• What to produce: From the first line to the last, copy the data exactly.

• Supplied information:
= Beginning of Section =
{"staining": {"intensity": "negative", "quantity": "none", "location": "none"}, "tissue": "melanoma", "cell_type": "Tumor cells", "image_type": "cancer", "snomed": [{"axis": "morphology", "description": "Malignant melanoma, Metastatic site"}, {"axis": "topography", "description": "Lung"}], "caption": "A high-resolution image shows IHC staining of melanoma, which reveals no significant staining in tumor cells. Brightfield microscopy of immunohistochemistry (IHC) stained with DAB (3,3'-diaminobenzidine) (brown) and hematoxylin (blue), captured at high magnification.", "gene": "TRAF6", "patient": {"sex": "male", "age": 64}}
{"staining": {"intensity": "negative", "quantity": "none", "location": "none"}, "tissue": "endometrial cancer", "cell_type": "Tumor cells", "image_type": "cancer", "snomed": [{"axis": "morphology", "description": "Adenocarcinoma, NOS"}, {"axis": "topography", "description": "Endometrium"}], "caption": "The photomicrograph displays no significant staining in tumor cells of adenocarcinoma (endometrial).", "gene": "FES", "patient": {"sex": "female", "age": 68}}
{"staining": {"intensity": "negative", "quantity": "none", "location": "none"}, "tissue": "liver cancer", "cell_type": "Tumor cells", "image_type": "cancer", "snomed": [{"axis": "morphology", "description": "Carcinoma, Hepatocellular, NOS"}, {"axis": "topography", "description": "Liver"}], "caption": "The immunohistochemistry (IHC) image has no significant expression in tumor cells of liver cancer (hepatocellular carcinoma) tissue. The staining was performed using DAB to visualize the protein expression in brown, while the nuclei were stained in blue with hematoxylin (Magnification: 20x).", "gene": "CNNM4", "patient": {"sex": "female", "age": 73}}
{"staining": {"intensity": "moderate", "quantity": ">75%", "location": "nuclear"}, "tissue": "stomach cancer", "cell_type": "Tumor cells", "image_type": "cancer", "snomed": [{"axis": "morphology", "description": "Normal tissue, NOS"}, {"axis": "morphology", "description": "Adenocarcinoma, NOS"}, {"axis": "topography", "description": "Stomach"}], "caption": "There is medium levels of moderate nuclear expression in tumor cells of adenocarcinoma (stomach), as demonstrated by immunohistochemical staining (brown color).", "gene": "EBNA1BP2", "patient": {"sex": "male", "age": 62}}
= End of Section =
• Solution to the problem:
{"staining": {"intensity": "negative", "quantity": "none", "location": "none"}, "tissue": "melanoma", "cell_type": "Tumor cells", "image_type": "cancer", "snomed": [{"axis": "morphology", "description": "Malignant melanoma, Metastatic site"}, {"axis": "topography", "description": "Lung"}], "caption": "A high-resolution image shows IHC staining of melanoma, which reveals no significant staining in tumor cells. Brightfield microscopy of immunohistochemistry (IHC) stained with DAB (3,3'-diaminobenzidine) (brown) and hematoxylin (blue), captured at high magnification.", "gene": "TRAF6", "patient": {"sex": "male", "age": 64}}
{"staining": {"intensity": "negative", "quantity": "none", "location": "none"}, "tissue": "endometrial cancer", "cell_type": "Tumor cells", "image_type": "cancer", "snomed": [{"axis": "morphology", "description": "Adenocarcinoma, NOS"}, {"axis": "topography", "description": "Endometrium"}], "caption": "The photomicrograph displays no significant staining in tumor cells of adenocarcinoma (endometrial).", "gene": "FES", "patient": {"sex": "female", "age": 68}}
{"staining": {"intensity": "negative", "quantity": "none", "location": "none"}, "tissue": "liver cancer", "cell_type": "Tumor cells", "image_type": "cancer", "snomed": [{"axis": "morphology", "description": "Carcinoma, Hepatocellular, NOS"}, {"axis": "topography", "description": "Liver"}], "caption": "The immunohistochemistry (IHC) image has no significant expression in tumor cells of liver cancer (hepatocellular carcinoma) tissue. The staining was performed using DAB to visualize the protein expression in brown, while the nuclei were stained in blue with hematoxylin (Magnification: 20x).", "gene": "CNNM4", "patient": {"sex": "female", "age": 73}}
{"staining": {"intensity": "moderate", "quantity": ">75%", "location": "nuclear"}, "tissue": "stomach cancer", "cell_type": "Tumor cells", "image_type": "cancer", "snomed": [{"axis": "morphology", "description": "Normal tissue, NOS"}, {"axis": "morphology", "description": "Adenocarcinoma, NOS"}, {"axis": "topography", "description": "Stomach"}], "caption": "There is medium levels of moderate nuclear expression in tumor cells of adenocarcinoma (stomach), as demonstrated by immunohistochemical staining (brown color).", "gene": "EBNA1BP2", "patient": {"sex": "male", "age": 62}}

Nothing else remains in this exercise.